With a turnover of just under 5 million euros, 4voice is on a scale that many M&A consultancies do not serve. However, we experienced a very professional process with Walther Transaction. The team took the pressure off the management board, which naturally had to provide a range of information so that it could continue to concentrate on its day-to-day business. It approached a large number of potential investors and generated interested parties, none of whom we would have come across without professional support.
How do you rate the result?
In my opinion, 4voice has found a good new port with SPS. Although another bidder had made a better financial offer, we all agreed that the strategic fit was not there.
4voice has been economically very successful, especially in the last four years, and even if the sales price could have been a little higher in the end, all the co-shareholders were very satisfied with the result achieved.
Where do you see the greatest opportunities for 4voice as a result of the SPS investment?
SPS bought 4voice AG as a strategic addition in order to develop more in the direction of a solution provider. We now need to focus our efforts on this. 4voice has slipped under a larger roof, minimizing overhead costs. The company can now concentrate its energies on the market, as the internal conflicts have taken up a lot of energy recently. A forward-looking strategy that takes into account the strengths of both companies promises great prospects for success.
Lawyer Brownstone Partners
What particular challenges did you face?
The initial situation was somewhat unusual: the different interests and various strategic ideas - depending on professional plans for the future - of a number of shareholders had to be taken into account and reconciled so that everyone felt involved in the process and agreed to it. It is only natural that friction arises under such conditions.
Another challenge was the time pressure under which the sale had to be completed. Many potential investors were large companies that are not used to having to act and make decisions at such speed. And due to the fact that 4voice is more of a small company, there was sometimes a lack of internal resources for the M&A process at one point or another, as day-to-day business naturally continued in parallel.
However, the very professional handling of the process by Walther Transaction, which I have already experienced in several sales projects, ensured that the sale to SPS went off almost without a hitch.

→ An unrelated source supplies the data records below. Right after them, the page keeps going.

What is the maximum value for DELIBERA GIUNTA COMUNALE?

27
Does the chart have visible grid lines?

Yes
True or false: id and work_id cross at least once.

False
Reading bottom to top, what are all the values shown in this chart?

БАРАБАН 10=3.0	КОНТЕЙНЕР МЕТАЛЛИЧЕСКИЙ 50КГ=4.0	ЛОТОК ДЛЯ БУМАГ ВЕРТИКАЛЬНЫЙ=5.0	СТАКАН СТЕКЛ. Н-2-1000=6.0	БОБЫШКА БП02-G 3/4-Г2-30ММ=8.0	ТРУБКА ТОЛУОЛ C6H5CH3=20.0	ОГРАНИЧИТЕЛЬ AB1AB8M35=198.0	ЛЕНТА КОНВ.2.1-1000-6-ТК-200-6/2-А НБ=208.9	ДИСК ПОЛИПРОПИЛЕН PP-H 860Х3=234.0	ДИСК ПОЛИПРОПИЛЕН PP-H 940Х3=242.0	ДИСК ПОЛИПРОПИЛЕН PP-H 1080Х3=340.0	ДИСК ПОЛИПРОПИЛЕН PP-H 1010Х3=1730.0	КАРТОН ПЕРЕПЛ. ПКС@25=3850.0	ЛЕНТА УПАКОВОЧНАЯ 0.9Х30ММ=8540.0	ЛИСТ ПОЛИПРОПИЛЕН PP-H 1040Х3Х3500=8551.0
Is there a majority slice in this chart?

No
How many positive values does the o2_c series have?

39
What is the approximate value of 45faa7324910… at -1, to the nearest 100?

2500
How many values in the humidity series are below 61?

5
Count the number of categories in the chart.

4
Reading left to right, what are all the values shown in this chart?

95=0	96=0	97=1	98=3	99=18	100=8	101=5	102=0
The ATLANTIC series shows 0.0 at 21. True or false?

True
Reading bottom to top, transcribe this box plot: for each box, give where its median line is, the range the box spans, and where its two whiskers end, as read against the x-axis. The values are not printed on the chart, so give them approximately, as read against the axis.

How do you assess the transaction?
From an economic point of view, you can say: "The market is always right." An incredible number of discussions ultimately led to a fair price that does justice to the overall situation. From a legal perspective, the challenges posed by the constellation of one main shareholder and many minority shareholders were resolved satisfactorily. In the end, everyone agreed to the transaction. The fact that I have experience with such constellations was certainly an advantage here.
The negotiations with SPS were quite challenging at times; it took a large number of discussions to clarify the parameters on which the transaction should actually take place. Even the buyer side was not always in agreement at the beginning. It is therefore all the more pleasing to see that the deal has finally been signed and the two companies can now embark on a hopefully successful future together.
From my point of view, I recommend preparing an M&A process well in advance and involving experts in good time.